▶ **Provided data**:

◆ ◆ ◆ ◆ ◆ ◆ ◆

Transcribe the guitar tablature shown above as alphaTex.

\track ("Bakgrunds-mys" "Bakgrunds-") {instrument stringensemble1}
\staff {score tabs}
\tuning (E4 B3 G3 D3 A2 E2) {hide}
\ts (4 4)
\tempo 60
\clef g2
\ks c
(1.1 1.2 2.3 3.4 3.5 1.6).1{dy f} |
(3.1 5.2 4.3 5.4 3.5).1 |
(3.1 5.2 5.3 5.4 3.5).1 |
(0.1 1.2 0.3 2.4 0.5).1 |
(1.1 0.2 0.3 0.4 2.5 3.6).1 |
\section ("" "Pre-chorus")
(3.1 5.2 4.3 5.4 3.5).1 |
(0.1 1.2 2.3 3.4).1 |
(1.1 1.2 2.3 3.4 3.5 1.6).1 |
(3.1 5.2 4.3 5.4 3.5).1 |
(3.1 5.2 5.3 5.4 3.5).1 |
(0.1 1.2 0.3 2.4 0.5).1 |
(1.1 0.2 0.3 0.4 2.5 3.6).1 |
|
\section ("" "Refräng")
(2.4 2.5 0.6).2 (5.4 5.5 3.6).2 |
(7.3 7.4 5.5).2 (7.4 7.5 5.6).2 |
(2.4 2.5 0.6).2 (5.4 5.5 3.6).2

◆ ◆ ◆ ◆ ◆ ◆ ◆

Rewrite every line of the records above as a numbered list, omitting blank lines.

▶ **Response to the task**:
1. Transcribe the guitar tablature shown above as alphaTex.
2. \track ("Bakgrunds-mys" "Bakgrunds-") {instrument stringensemble1}
3. \staff {score tabs}
4. \tuning (E4 B3 G3 D3 A2 E2) {hide}
5. \ts (4 4)
6. \tempo 60
7. \clef g2
8. \ks c
9. (1.1 1.2 2.3 3.4 3.5 1.6).1{dy f} |
10. (3.1 5.2 4.3 5.4 3.5).1 |
11. (3.1 5.2 5.3 5.4 3.5).1 |
12. (0.1 1.2 0.3 2.4 0.5).1 |
13. (1.1 0.2 0.3 0.4 2.5 3.6).1 |
14. \section ("" "Pre-chorus")
15. (3.1 5.2 4.3 5.4 3.5).1 |
16. (0.1 1.2 2.3 3.4).1 |
17. (1.1 1.2 2.3 3.4 3.5 1.6).1 |
18. (3.1 5.2 4.3 5.4 3.5).1 |
19. (3.1 5.2 5.3 5.4 3.5).1 |
20. (0.1 1.2 0.3 2.4 0.5).1 |
21. (1.1 0.2 0.3 0.4 2.5 3.6).1 |
22. |
23. \section ("" "Refräng")
24. (2.4 2.5 0.6).2 (5.4 5.5 3.6).2 |
25. (7.3 7.4 5.5).2 (7.4 7.5 5.6).2 |
26. (2.4 2.5 0.6).2 (5.4 5.5 3.6).2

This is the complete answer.